Exercise brief. Gather each line of the records where "root" appears.

Per-instance keypoint data:
- - - - -

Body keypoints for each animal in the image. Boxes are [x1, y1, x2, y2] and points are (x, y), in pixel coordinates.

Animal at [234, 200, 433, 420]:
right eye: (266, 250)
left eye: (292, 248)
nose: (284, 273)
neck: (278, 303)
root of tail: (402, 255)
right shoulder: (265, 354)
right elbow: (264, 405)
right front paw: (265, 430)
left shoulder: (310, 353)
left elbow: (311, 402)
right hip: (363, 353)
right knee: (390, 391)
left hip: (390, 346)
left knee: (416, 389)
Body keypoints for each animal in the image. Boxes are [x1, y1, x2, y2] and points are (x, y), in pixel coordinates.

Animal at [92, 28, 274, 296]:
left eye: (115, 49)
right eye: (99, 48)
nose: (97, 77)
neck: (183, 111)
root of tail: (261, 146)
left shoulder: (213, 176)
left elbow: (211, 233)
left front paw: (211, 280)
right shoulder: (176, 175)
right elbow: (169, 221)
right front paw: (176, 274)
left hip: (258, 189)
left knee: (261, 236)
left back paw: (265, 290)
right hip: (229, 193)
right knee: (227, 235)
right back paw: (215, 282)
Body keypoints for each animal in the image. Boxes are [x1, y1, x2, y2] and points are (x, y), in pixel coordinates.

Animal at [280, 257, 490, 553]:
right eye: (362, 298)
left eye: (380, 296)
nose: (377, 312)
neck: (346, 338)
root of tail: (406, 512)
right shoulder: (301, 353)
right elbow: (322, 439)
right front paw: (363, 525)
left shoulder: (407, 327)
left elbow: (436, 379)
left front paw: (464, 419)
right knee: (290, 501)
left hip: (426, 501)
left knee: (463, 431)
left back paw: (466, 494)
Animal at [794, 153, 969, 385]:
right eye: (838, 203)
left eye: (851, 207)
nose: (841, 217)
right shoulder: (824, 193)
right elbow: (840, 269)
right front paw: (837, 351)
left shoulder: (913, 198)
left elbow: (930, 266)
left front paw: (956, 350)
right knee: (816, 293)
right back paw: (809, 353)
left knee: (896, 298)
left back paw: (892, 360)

- - - - -

Written reply.
root of tail: (402, 255)
root of tail: (261, 146)
root of tail: (406, 512)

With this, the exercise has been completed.